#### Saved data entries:
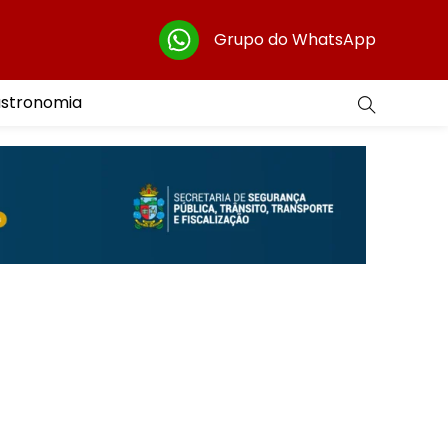
Grupo do WhatsApp
astronomia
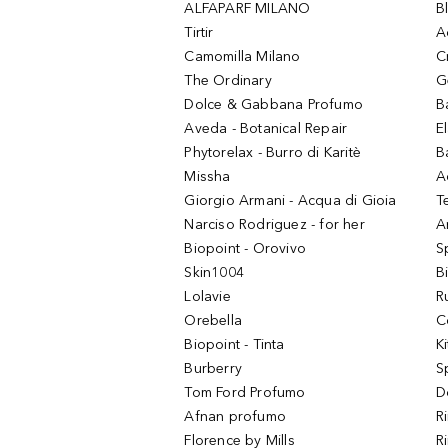
ALFAPARF MILANO
B
Tirtir
A
Camomilla Milano
C
The Ordinary
G
Dolce & Gabbana Profumo
B
Aveda - Botanical Repair
El
Phytorelax - Burro di Karitè
B
Missha
A
Giorgio Armani - Acqua di Gioia
T
Narciso Rodriguez - for her
Ar
Biopoint - Orovivo
S
Skin1004
B
Lolavie
R
Orebella
C
Biopoint - Tinta
K
Burberry
S
Tom Ford Profumo
D
Afnan profumo
R
Florence by Mills
R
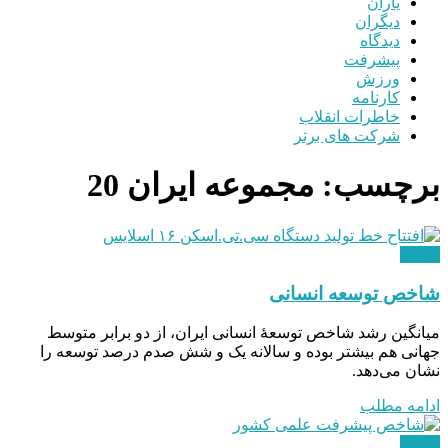
یاران
دیگران
دیدگاه
پیشرفت
ورزش
کارنامه
خاطرات انقلاب
شرکت های برتر
برچسب:
مجموعه ایران 20
دیدگاه
شاخص توسعه انسانی
میانگین رشد شاخص توسعۀ انسانی ایران، از دو برابر متوسط
جهانی هم بیشتر بوده و سالانه یک و شش صدم درصد توسعه را
نشان می‌دهد.
ادامه مطلب
دیدگاه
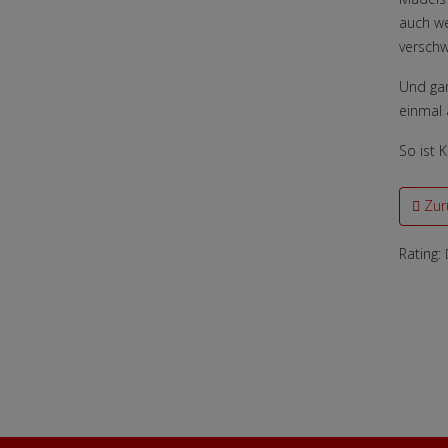
auch we
versch
Und gan
einmal 
So ist 
Vorher
Zur
Rating:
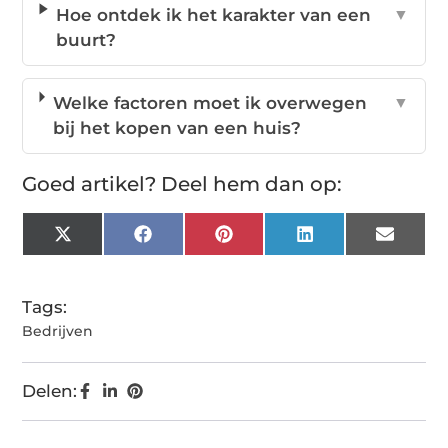
Hoe ontdek ik het karakter van een
▼
buurt?
Welke factoren moet ik overwegen
▼
bij het kopen van een huis?
Goed artikel? Deel hem dan op:
X
Facebook
Pinterest
LinkedIn
Email
(Twitter)
Tags:
Bedrijven
Delen:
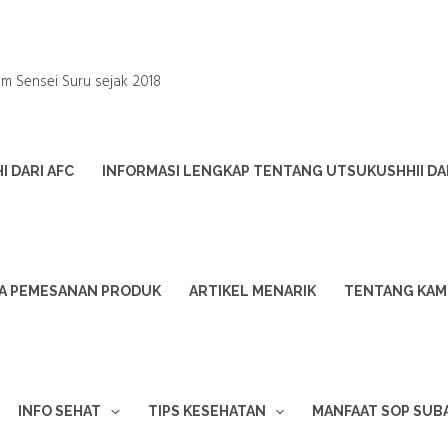
um Sensei Suru sejak 2018
 DARI AFC
INFORMASI LENGKAP TENTANG UTSUKUSHHII DA
A PEMESANAN PRODUK
ARTIKEL MENARIK
TENTANG KAM
INFO SEHAT
TIPS KESEHATAN
MANFAAT SOP SUB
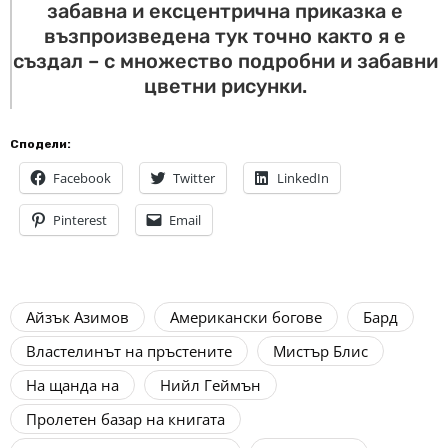
забавна и ексцентрична приказка е
възпроизведена тук точно както я е
създал – с множество подробни и забавни
цветни рисунки.
Сподели:
Facebook
Twitter
LinkedIn
Pinterest
Email
Айзък Азимов
Американски богове
Бард
Властелинът на пръстените
Мистър Блис
На щанда на
Нийл Геймън
Пролетен базар на книгата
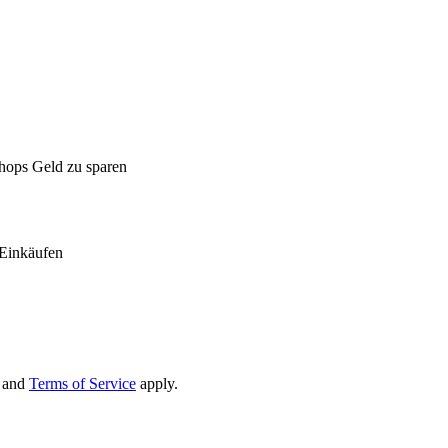
Shops Geld zu sparen
Einkäufen
and
Terms of Service
apply.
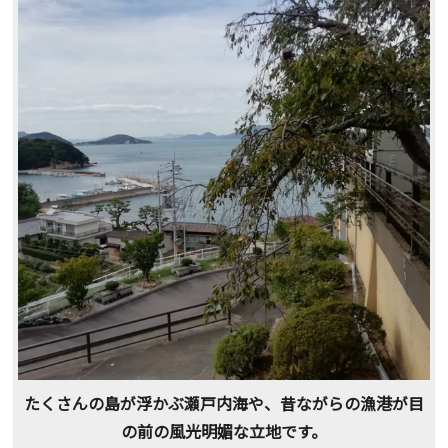
たくさんの島が浮かぶ瀬戸内海や、昔ながらの漁港が目
の前の風光明媚な立地です。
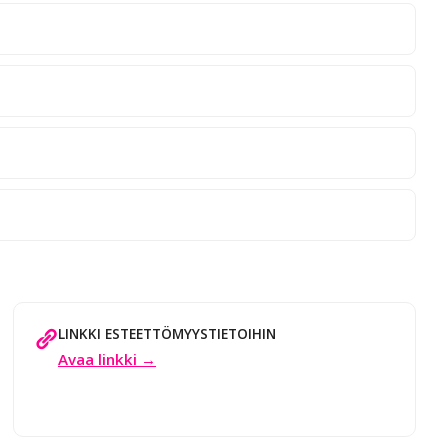
LINKKI ESTEETTÖMYYSTIETOIHIN
Avaa linkki →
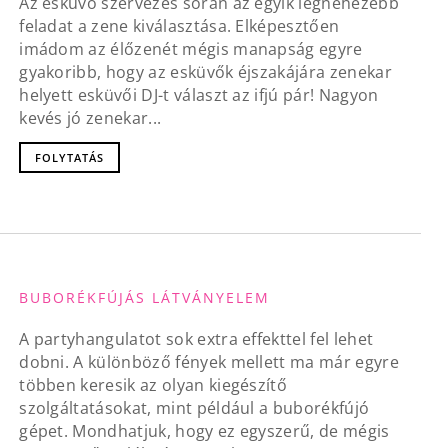
Az esküvő szervezés során az egyik legnehezebb
feladat a zene kiválasztása. Elképesztően
imádom az élőzenét mégis manapság egyre
gyakoribb, hogy az esküvők éjszakájára zenekar
helyett esküvői DJ-t választ az ifjú pár! Nagyon
kevés jó zenekar...
FOLYTATÁS
BUBORÉKFÚJÁS LÁTVÁNYELEM
A partyhangulatot sok extra effekttel fel lehet
dobni. A különböző fények mellett ma már egyre
többen keresik az olyan kiegészítő
szolgáltatásokat, mint például a buborékfújó
gépet. Mondhatjuk, hogy ez egyszerű, de mégis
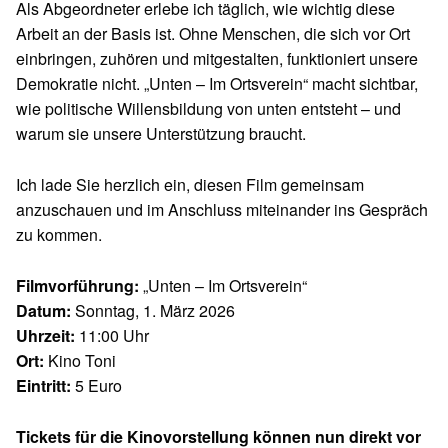
Als Abgeordneter erlebe ich täglich, wie wichtig diese
Arbeit an der Basis ist. Ohne Menschen, die sich vor Ort
einbringen, zuhören und mitgestalten, funktioniert unsere
Demokratie nicht. „Unten – Im Ortsverein“ macht sichtbar,
wie politische Willensbildung von unten entsteht – und
warum sie unsere Unterstützung braucht.
Ich lade Sie herzlich ein, diesen Film gemeinsam
anzuschauen und im Anschluss miteinander ins Gespräch
zu kommen.
Filmvorführung:
„Unten – Im Ortsverein“
Datum:
Sonntag, 1. März 2026
Uhrzeit:
11:00 Uhr
Ort:
Kino Toni
Eintritt:
5 Euro
Tickets für die Kinovorstellung können nun direkt vor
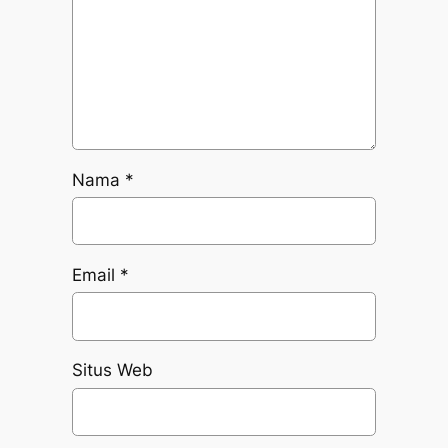
Nama
*
Email
*
Situs Web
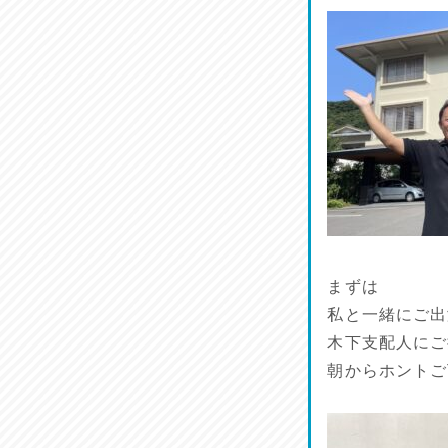
リスナーの集い！
2026/07/25
馬肉料理 桜馬亭
2026/07/24
ラジてん通信♪
2026/07/23
麺喰い熊本！
2026/07/22
まずは
揚肴♪
私と一緒にご出
2026/07/21
木下支配人にご
朝からホントご
魚肴♪
2026/07/20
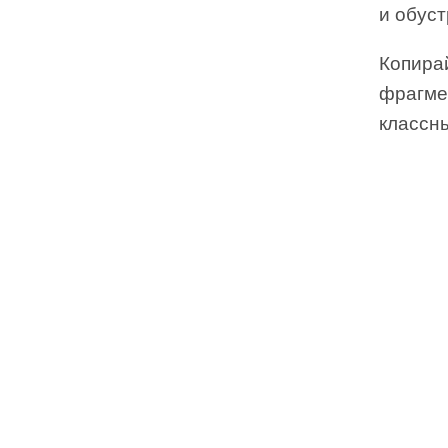
и обуст
Копира
фрагме
классн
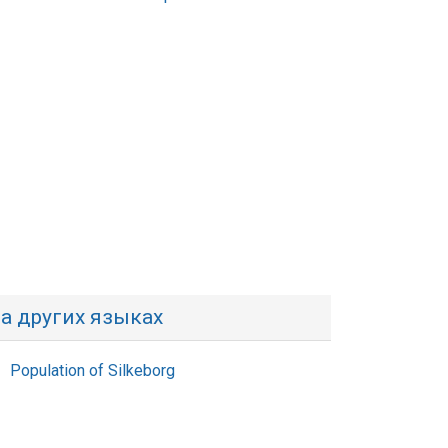
а других языках
Population of Silkeborg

#### DESCRIPTION OF THE TASK:
Your task is to return each line of the data above that contains the string "شاخص".

#### COMPLETED EXERCISE:
شاخص توسعه انسانی
میانگین رشد شاخص توسعۀ انسانی ایران، از دو برابر متوسط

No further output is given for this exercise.